Over the 20 years since Putin came to power, Russian military expenditure has exceeded a trillion dollars – an enormous sum of money, but a minor part of Russia’s oil and gas profits. Before the full-scale invasion of Ukraine last year, military, security and law enforcement costs equalled a third of federal expenditure. In 2014, the International Monetary Fund forecast that by 2016, a quarter of Russia’s federal budget would be secret – unparalleled in modern economies.
In the early 21st century, Russia was the most unequal of developed countries, the most militarised of big countries and the most unpredictable of them all.
By saving money on social spending – including on healthcare, education, pensions, urban development – Putin and his allies cultivated mutual understanding with the right wing of the US Republican Party. This was a faction known as the Tea Party movement, which existed from 2009 to 2016 and, like Russia, was both fiscally conservative and dependent on oil money. But in fact, Putin’s overblown, highly militarised state was exactly the opposite of the Tea Party ideal.
As a ruler, Putin was much closer to the pompous and erratic King George III than the protesters who threw tea chests into Boston Harbour. A combination of internal colonisation, libertarian taxes and uncontrolled corruption created one of the most unequal, top-heavy and conservative societies in history. It’s no wonder that people were leaving.
Albert O. Hirschman, а pioneer of developmental economics, argued that when people are unhappy with their leaders, they have two options: voice or exit. In the 1990s, the Russian people had a voice – an opportunity to express their discontent in the public sphere and sometimes in democratic elections. That voice was silenced when Putin came to power in 2000.
The new president then proceeded to launch his first battles against modernity, open society and fundamental rights. In response, millions of Russians and non-Russians left the country. Others were sapped of their desire to bring children into the world. Russia’s depopulation was an exercise of the people’s right to exit. Insecure, unhealthy people died young; unhappy, hopeless people refused to reproduce. Demographic processes responded proactively to political events.
Births, abortions and depopulation
Russia’s birth rate has been steadily decreasing since 2014 and is now at a historical low. Since the invasion of Ukraine last year February, fewer children were born per day in Russia than during the two years of the coronavirus pandemic. As Russian demographer Alexey Raksha has noted, 2023 will see the lowest number of babies born in the whole of Russian history, even lower than during the Second World War.
Since the late Soviet period, Russia has been a global leader in abortion rates.
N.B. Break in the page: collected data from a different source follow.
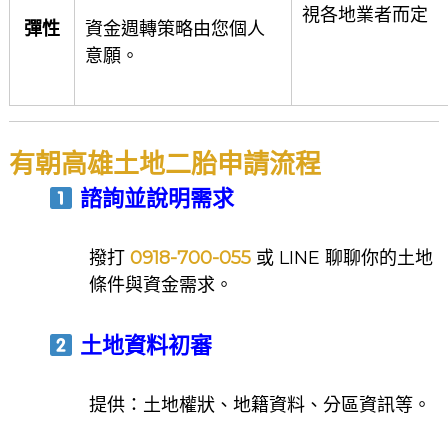
視各地業者而定
彈性
資金週轉策略由您個人
意願。
有朝高雄土地二胎申請流程
諮詢並說明需求
撥打
0918-700-055
或 LINE 聊聊你的土地
條件與資金需求。
土地資料初審
提供：土地權狀、地籍資料、分區資訊等。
The Russian state, seemingly concerned by this, has long attempted to discourage abortions by various means, from a ban in the last years of Stalinism to Putin’s ‘maternal capital’ payments, designed to support and stimulate families.
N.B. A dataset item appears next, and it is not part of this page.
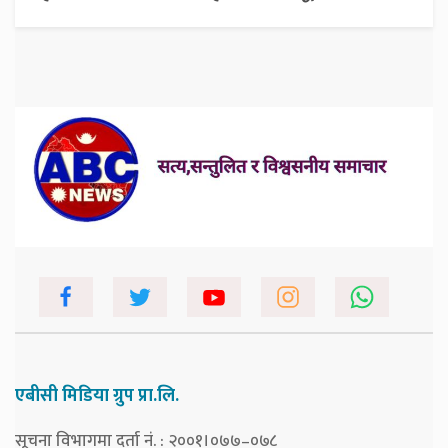
एबीसी मिडिया ग्रुप प्रा.लि.
सूचना विभागमा दर्ता नं. : २००१।०७७–०७८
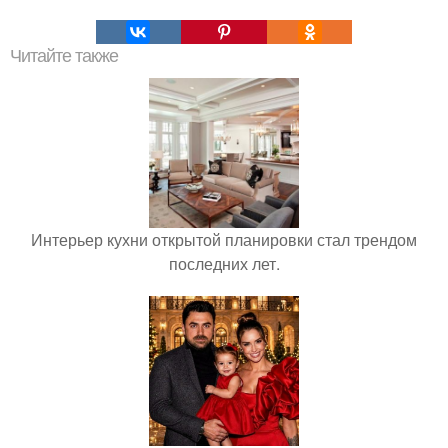
Читайте также
Интерьер кухни открытой планировки стал трендом
последних лет.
From 1991 to 2015, the number of abortions in Russia decreased from 3.6 mln to 0.8 mln. However, no burst of fertility was achieved. The number of births per year slowly approached the number of terminations but exceeded it only in 2007. Russia was starting and ending its wars, but Russians were removing their embryos at the same rate at which they were dying of natural causes.
In 2020, the ratio of terminations per births in Russia – a country in which abortion is almost never talked about – was two times higher than in the US, where it has become a central political issue.